Indeed, it is reasonable to infer that China’s most senior leadership engaged in a remarkable experiment. Through the system of internal selection and generational turnover, the party is trying to solve the problem of transitions without relying either on democratic elections or pure hereditary power. There are many sons and daughters of senior party members whose family connections have aided their rise, but to be a princeling isn’t enough: You also have to be good.
The upshot of these changes is that while China is still authoritarian, it is no longer a dictatorship. Dictators don’t cede power voluntarily, as the Arab Spring reminds us. And if a new dictator doesn’t emerge, the system can be thrown into near-chaos -- a process still playing out in Egypt.
Some observers in 2012 thought that the Communist Party apparatus was so focused on the transition -- on figuring out who was in and who was out -- that its leaders neglected pressing economic concerns. That might be true. Yet it isn’t so different from the situation in the U.S., where the direction of the economy and the precarious fiscal situation took a back seat for most of the long presidential campaign. Stable transitions tend to be elaborate, and elaborate transitions take time, effort and money. At least the Chinese didn’t waste upward of $2 billion on campaign advertising.
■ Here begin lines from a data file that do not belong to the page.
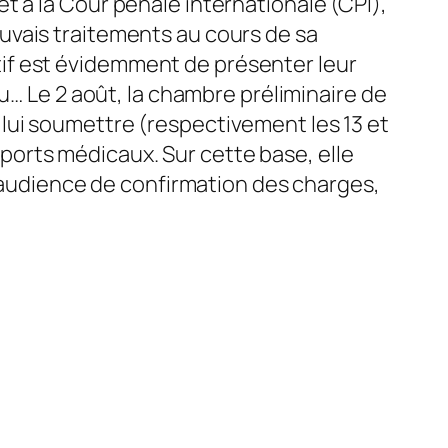
et à la Cour pénale internationale (CPI),
uvais traitements au cours de sa
tif est évidemment de présenter leur
 Le 2 août, la chambre préliminaire de
e lui soumettre (respectivement les 13 et
ports médicaux. Sur cette base, elle
l’audience de confirmation des charges,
The new reality of transitional stability in China tells us something crucial about how the new leadership will govern. Hard-won stability is an asset that the leadership has inherited and will not want to squander. Rapid change of any kind will therefore be anathema. Conservatism, not rapid reform, will be the order of the day.
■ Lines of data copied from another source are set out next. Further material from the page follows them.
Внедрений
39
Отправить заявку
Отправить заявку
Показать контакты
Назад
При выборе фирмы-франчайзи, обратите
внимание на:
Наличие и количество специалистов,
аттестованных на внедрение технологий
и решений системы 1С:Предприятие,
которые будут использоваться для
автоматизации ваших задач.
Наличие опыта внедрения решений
Deng’s generation faced a major legitimacy challenge as the Soviet Union collapsed and traditional communist ideology was shown to be bankrupt. A serious crisis demanded bold measures, and the changes were far-reaching and rapid. Now, the party’s leaders have much more to lose -- including the tremendous asset of predictable transitions.
Of course, even conservative leaders have to keep their base satisfied. Xi has closer ties to the People’s Liberation Army than did his predecessors, and so is likely to be more hawkish. This closeness is reflected in his immediate assumption of the reins of the military -- unlike the last president, who waited two years. Xi probably won’t rapidly militarize the conflict with Japan around the Senkaku/Diaoyu Islands -- that would be insufficiently conservative -- but with the army in his camp, he also isn’t going to back down.
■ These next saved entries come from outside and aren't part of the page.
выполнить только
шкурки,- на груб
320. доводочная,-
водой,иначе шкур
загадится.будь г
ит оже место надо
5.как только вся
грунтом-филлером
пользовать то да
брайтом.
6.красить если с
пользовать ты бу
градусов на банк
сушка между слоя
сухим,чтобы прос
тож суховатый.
Yet here, too, China’s stability coming out of transition is historically noteworthy. Xi needs the military, but he doesn’t fear it in the way that Egypt’s Mohamed Mursi must fear the army that both produced and deposed his predecessor. When it comes to civilian control of the military, China is now more like the U.S. than like a developing-world dictatorship.
China isn’t on the royal road to democracy or to capitalism without major state direction. But in 2012 it reaped the benefits of its historic move away from dictatorship -- and in historical and comparative terms, that’s impressive enough.
(Noah Feldman, a law professor at Harvard University and the author of “Scorpions: The Battles and Triumphs of FDR’s Great Supreme Court Justices,” is a Bloomberg View columnist. The opinions expressed are his own.)